Your goal - Pull out each line of the records below that contains the word "does". Only matches with the same capitalization count.
======
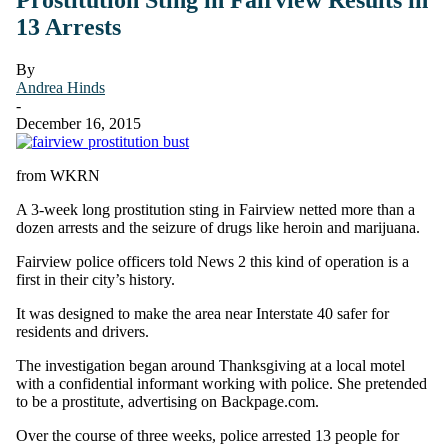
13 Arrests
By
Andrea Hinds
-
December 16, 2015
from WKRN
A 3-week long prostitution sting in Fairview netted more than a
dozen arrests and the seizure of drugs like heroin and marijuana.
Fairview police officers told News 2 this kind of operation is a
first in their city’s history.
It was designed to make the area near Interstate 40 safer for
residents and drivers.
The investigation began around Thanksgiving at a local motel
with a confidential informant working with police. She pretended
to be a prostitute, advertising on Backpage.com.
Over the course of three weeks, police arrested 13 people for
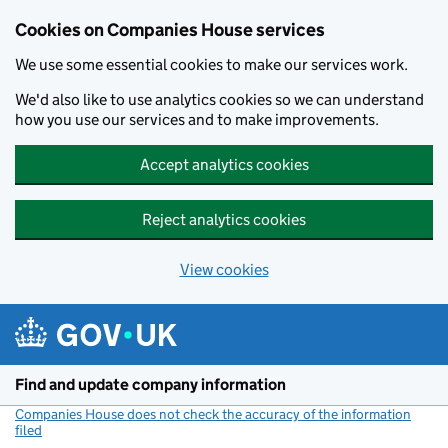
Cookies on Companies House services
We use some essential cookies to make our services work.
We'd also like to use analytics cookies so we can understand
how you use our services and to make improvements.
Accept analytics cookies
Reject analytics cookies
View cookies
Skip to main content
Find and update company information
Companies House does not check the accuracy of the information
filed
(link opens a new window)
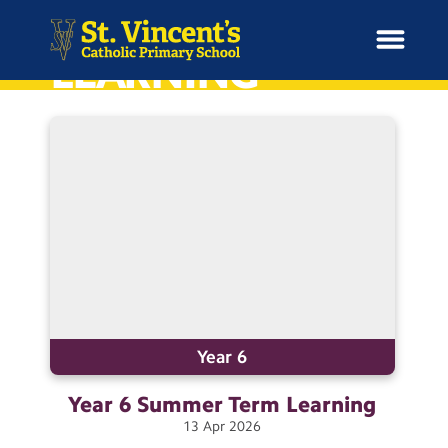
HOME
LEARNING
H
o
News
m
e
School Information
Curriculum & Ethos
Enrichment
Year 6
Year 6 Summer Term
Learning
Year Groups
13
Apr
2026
======
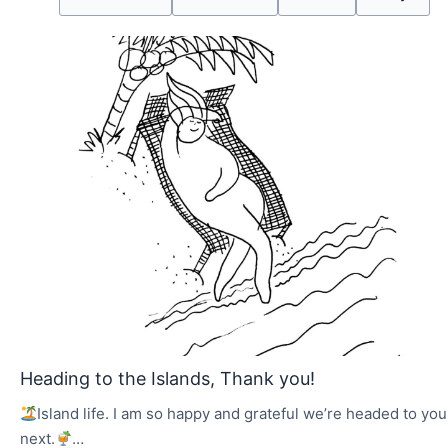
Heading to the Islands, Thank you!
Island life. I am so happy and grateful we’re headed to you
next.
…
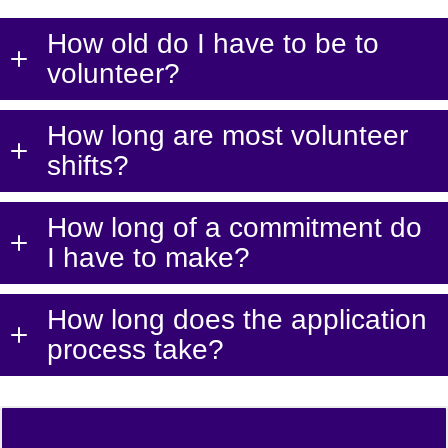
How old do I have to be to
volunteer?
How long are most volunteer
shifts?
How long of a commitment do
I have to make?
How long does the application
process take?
======
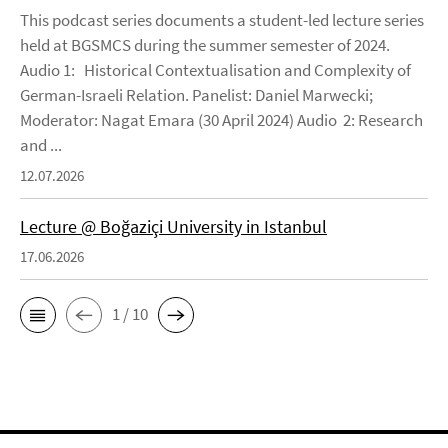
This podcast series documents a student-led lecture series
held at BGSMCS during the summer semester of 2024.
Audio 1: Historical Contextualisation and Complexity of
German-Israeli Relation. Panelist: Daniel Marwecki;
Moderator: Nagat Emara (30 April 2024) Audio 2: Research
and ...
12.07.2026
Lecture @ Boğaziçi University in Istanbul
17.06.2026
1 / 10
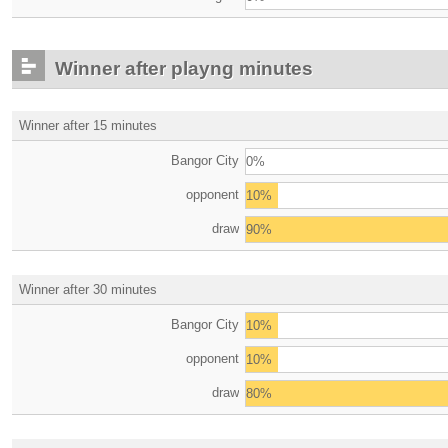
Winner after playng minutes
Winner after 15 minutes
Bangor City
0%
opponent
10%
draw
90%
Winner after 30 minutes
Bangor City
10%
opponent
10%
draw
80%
======
Task answer -
Companies House does not check the accuracy of the information
How long does the application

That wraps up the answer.